The term “prompt-based” art is one worth unpacking. AI art is a collaborative process, with human and machine inputs weaved together to create the desired product. On MidJourney, for example, a user can type in a string of words and receive four visual outputs in a grid approximating the original idea. From there, users can continue iterating on those outputs, nudging them in a particular conceptual direction, or upscale, refine, and alter the outputs in a co-creational tennis match for hours. And, since language’s power to express ideas and concepts is potentially limitless, the number of potential generative outputs of these programs also approaches infinity, before a user even decides to iterate on the original output.
Perhaps due to the technical complexity and opaque nature of these programs, misconceptions about how they work abound. One of the more common complaints AI-art advocates find themselves pushing back on is the critique that these programs “smash” existing artwork together to form something new.
“I think the biggest problem when it comes to the narrative surrounding AI art is the idea that it steals artwork from people, which is not accurate,” offered the artist Black Label Art Cult (BLAC), an AI art advocate and member of the pro-AI art group AI Infused Art while speaking to nft now. “People sometimes think these programs take existing art, put it into a bucket, stitch bits of it together, and then people sell the result as an NFT. It misrepresents what actually goes on in these programs.”
BLAC hosts a weekly Twitter Space called The New Renaissance in which artists and community members discuss some of the most controversial issues in the AI art world to help dispel common and harmful myths about how the technology works, among other things.
To build a successful AI model, you need to train it on huge amounts of data so the algorithm can learn how to execute a desired function. While most of the companies behind these prompt-based programs have yet to reveal much about the technical details behind how they built their AI models, we know they’re trained on billions of parameters and across billions of images. Stable Diffusion, for example, is trained on a core set of over 2.3 billion pairs of images and text tags that were scraped from the internet.
The key term here is “trained.” There is no massive image database from which these programs pull bits of images to create new art.
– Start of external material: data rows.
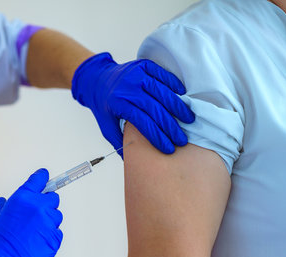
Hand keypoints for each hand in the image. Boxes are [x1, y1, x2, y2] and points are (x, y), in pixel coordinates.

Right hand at [0, 169, 62, 256]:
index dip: (42, 178)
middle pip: (53, 198)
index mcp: (23, 198)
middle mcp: (38, 207)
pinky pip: (57, 232)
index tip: (45, 177)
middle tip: (36, 215)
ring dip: (49, 222)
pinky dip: (50, 236)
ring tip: (34, 233)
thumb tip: (4, 201)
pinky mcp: (55, 238)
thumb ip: (4, 206)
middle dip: (46, 204)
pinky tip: (37, 242)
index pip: (40, 179)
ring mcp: (49, 223)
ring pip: (56, 216)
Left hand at [72, 53, 194, 155]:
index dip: (157, 136)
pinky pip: (162, 74)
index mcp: (118, 103)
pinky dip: (174, 85)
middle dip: (170, 126)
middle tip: (181, 139)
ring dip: (177, 106)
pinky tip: (183, 96)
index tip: (168, 148)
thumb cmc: (104, 106)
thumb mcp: (106, 125)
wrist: (96, 79)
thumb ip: (119, 141)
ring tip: (188, 119)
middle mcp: (128, 87)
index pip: (142, 122)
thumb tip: (131, 161)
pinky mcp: (143, 65)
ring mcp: (136, 74)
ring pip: (161, 91)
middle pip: (154, 108)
They have learned to associate text with certain visual components.
“If you ask it for a human, [the program] knows that humans have two hands with five fingers on each hand,” explained Claire Silver, a collaborative AI artist and leading figure in the AI art movement, while speaking to nft now. “It knows that fingers are long and cylindrical and have a bone. It knows that bones [look and] move like this. So, it ‘imagines’ everything that you asked for, based on what it has learned to create something new. And I think that’s important for people to realize, because it’s an entirely different conversation if it pulled from existing work, and it doesn’t.”
Silver is a vocal advocate of AI art tools as part of a new creative revolution that opens the doors of artistic expression for both existing artists and those who aren’t particularly gifted at creating visual artwork. She also hosts popular AI art competitions on Twitter, with the latest one having wrapped up at the end of October. Thousands of people submitted artwork in the 18 days leading up to the competition’s conclusion, and the finalists’ works were displayed at the imnotArt gallery in Chicago.